• _DESCRIPTION OF THE TASK_:
Entries follow. Give back exactly the lines starting at the one containing "TASK-588, priority: Medium -> High" and ending at the one containing "TASK-636, priority: High -> Low", and no other lines.

• _GIVEN RECORDS_:
= = = =

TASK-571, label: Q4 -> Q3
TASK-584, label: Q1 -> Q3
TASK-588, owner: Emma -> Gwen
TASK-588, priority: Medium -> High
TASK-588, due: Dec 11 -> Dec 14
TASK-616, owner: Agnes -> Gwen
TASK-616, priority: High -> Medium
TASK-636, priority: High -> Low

= = = =

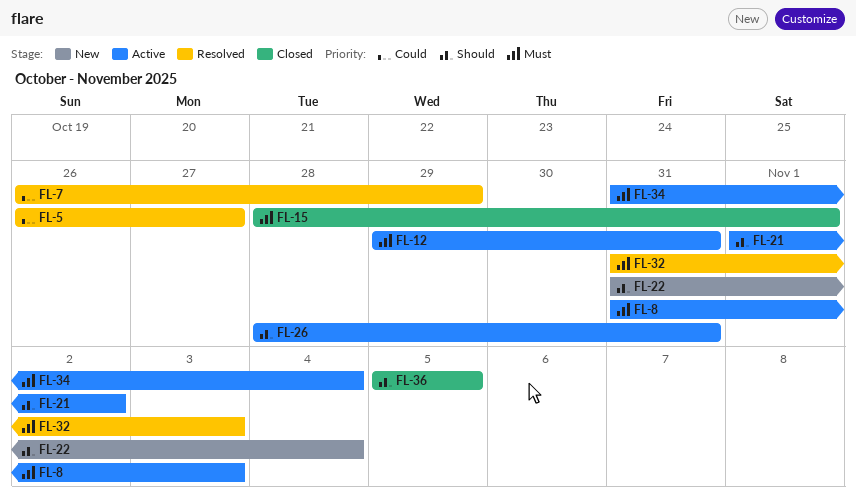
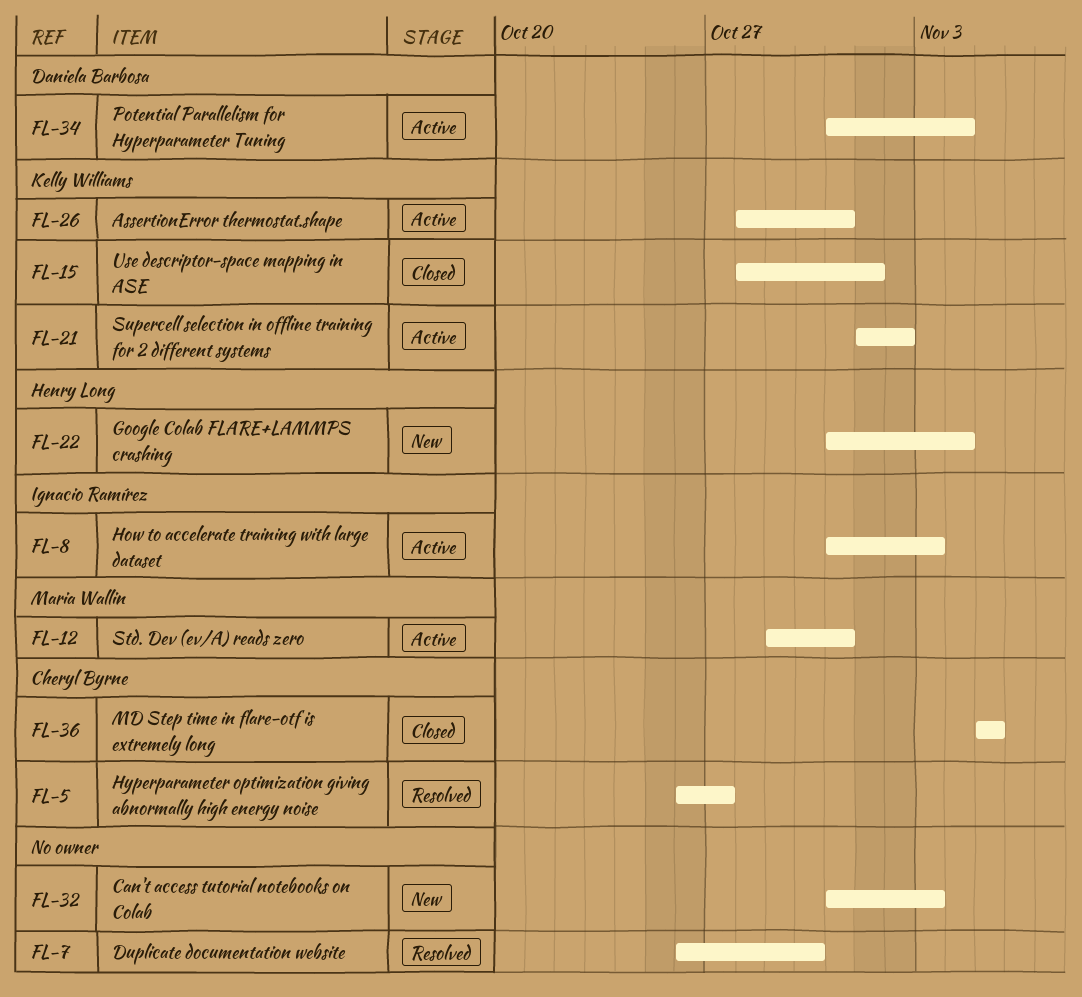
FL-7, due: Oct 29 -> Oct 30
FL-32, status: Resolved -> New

= = = =

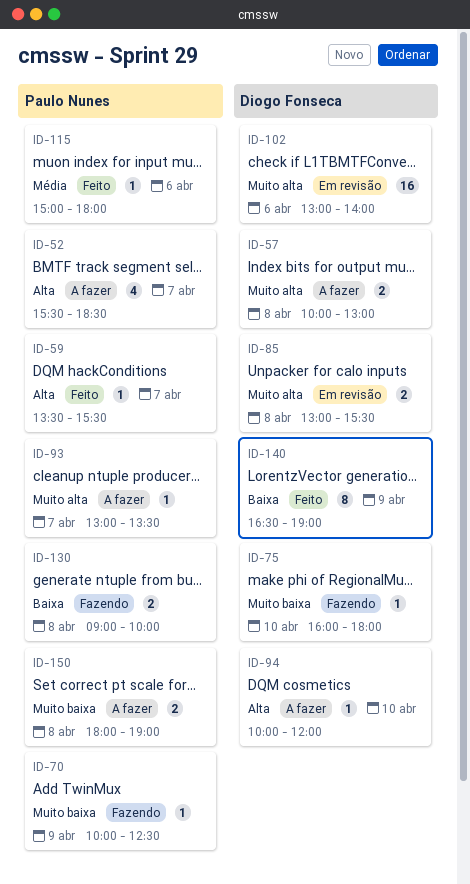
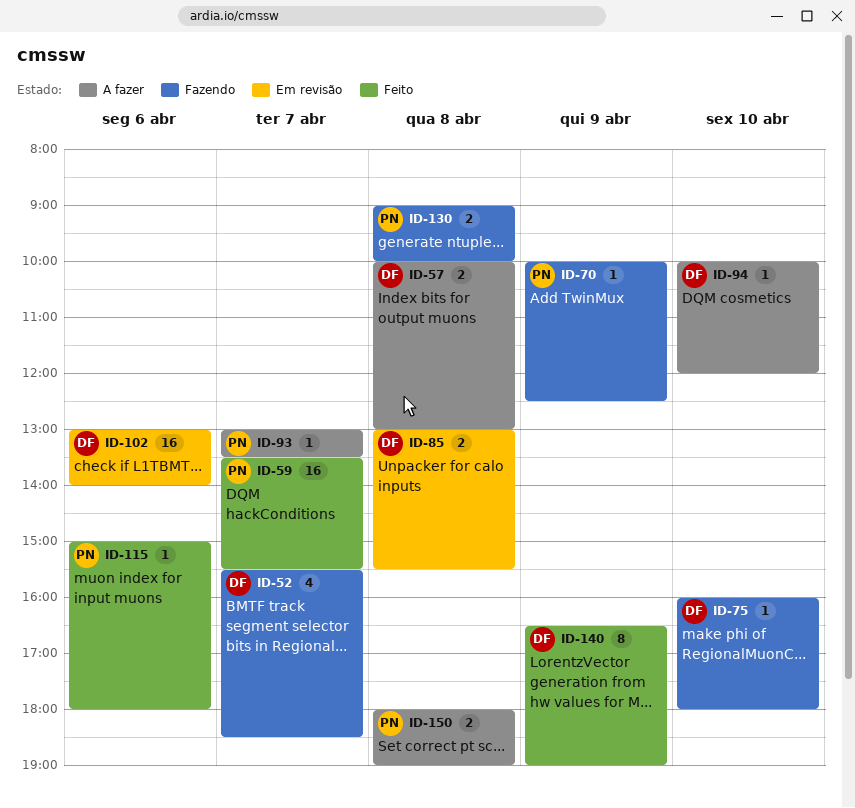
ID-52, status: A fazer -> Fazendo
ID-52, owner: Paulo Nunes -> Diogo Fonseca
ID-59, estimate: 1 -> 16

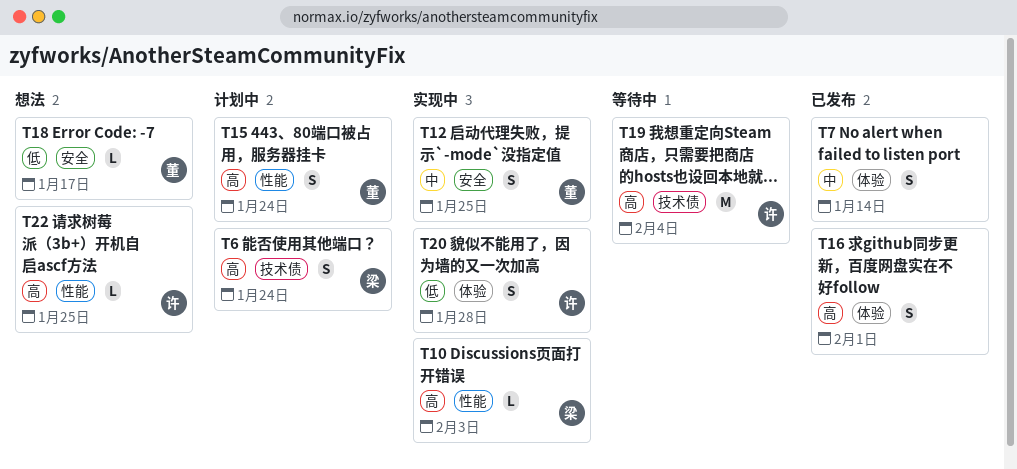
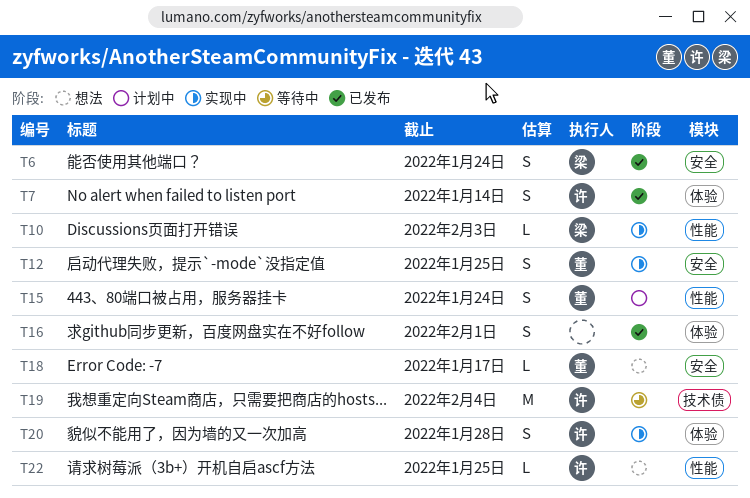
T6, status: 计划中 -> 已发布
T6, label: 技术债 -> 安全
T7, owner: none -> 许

= = = =

• _EXERCISE RESPONSE_:
TASK-588, priority: Medium -> High
TASK-588, due: Dec 11 -> Dec 14
TASK-616, owner: Agnes -> Gwen
TASK-616, priority: High -> Medium
TASK-636, priority: High -> Low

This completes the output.